Por
meio do uso social da matemática, acreditamos que possamos encorajar as
crianças a explorar ideias matemáticas que envolvam noções de número,
geometria, estatística e medidas.
Nosso
papel é favorecer que as crianças se relacionem com a matemática de maneira
curiosa, percebendo-a no contexto real e descobrindo que os conceitos
matemáticos que constrói decorrem da atividade humana no próprio cotidiano.
Assim,
como ocorre na linguagem oral, as crianças, desde cedo, inseridas no contexto
social, criam hipóteses e elaboram conhecimentos acerca dos sistemas de
representação da área matemática. Cabe à escola oportunizar situações de
aprendizagem que ampliem esses conhecimentos e que favoreçam novos
conhecimentos.
A
área de conhecimento matemático no Referencial Curricular Nacional para a
Educação Infantil – RCNEI – está dividida em três grandes blocos de conteúdos –
Número e Sistema de Numeração, Espaço e Forma, Grandezas e Medidas. Nesta aula,
discutiremos sobre número e sistema de numeração.
Para
começar, a primeira pergunta que surge é: como a criança constrói o conceito de
número?
A
criança constrói o conceito de número e outras noções matemáticas a partir de
sua interação com o meio e das experiências vividas.
Conservar o número
Muitas crianças de
4 anos podem enfileirar tantos pedaços de isopor/cartolina quantos os que a
professora colocou em uma fileira. Contudo, quando seu conjunto está espalhado
como se vê no Figura 01, muitas delas acreditam que então elas têm
mais do que a professora.

Entradas salvas
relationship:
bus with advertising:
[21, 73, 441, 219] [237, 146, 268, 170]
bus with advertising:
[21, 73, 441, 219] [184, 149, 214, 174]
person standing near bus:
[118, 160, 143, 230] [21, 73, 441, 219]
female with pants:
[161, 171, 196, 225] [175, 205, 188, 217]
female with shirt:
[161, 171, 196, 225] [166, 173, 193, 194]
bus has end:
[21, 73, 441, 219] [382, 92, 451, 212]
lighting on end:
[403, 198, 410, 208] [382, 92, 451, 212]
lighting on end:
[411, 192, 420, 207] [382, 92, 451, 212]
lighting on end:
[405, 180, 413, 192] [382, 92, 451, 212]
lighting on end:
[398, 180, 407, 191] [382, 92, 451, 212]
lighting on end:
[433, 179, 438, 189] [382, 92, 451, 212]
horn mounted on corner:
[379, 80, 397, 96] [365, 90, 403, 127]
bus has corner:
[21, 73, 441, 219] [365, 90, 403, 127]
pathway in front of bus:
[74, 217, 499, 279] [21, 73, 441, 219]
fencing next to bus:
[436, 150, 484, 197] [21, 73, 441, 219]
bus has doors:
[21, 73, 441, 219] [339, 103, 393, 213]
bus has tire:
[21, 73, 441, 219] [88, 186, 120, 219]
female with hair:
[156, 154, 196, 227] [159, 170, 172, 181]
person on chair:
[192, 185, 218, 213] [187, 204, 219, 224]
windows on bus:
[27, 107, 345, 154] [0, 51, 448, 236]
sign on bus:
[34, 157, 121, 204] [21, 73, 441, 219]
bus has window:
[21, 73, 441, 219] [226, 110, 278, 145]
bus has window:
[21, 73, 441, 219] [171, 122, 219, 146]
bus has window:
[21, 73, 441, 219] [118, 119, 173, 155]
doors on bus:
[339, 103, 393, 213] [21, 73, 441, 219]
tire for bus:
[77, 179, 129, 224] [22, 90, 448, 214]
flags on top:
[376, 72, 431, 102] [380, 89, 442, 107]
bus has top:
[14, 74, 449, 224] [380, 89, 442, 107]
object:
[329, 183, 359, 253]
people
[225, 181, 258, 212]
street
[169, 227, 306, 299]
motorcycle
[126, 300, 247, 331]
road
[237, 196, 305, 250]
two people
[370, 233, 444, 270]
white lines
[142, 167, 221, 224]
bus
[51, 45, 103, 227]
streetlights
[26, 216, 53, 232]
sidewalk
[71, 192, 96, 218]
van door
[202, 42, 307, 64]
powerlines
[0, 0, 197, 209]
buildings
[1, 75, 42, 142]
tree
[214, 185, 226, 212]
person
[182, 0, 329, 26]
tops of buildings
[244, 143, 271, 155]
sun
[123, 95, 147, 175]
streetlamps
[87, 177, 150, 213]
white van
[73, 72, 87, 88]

■ **O que fazer**:
1. Como fica, em forma de lista e mantendo os fatos principais, o parágrafo do texto sobre matemática na educação infantil que começa com "Assim, como ocorre na linguagem oral"?
2. Devolva, sem nenhuma alteração, o trecho do texto sobre matemática na educação infantil que começa em "Conservar o número" e termina em "que a professora.".
3. Com base no texto sobre matemática na educação infantil, responda:
(a) Em quantos grandes blocos de conteúdos o RCNEI divide a área de conhecimento matemático?
(b) A partir de quê a criança constrói o conceito de número?
(c) Que idade têm as crianças que, segundo o texto, podem enfileirar tantos pedaços de isopor/cartolina quantos os da professora?

■ **Respostas**:
1.
- Como ocorre na linguagem oral, as crianças, desde cedo e inseridas no contexto social, criam hipóteses e elaboram conhecimentos sobre os sistemas de representação da área matemática.
- Cabe à escola oferecer situações de aprendizagem que ampliem esses conhecimentos e favoreçam novos.

2.
Conservar o número
Muitas crianças de
4 anos podem enfileirar tantos pedaços de isopor/cartolina quantos os que a
professora colocou em uma fileira. Contudo, quando seu conjunto está espalhado
como se vê no Figura 01, muitas delas acreditam que então elas têm
mais do que a professora.

3.
(a) Em três blocos: Número e Sistema de Numeração, Espaço e Forma, Grandezas e Medidas.
(b) A partir de sua interação com o meio e das experiências vividas.
(c) Quatro anos.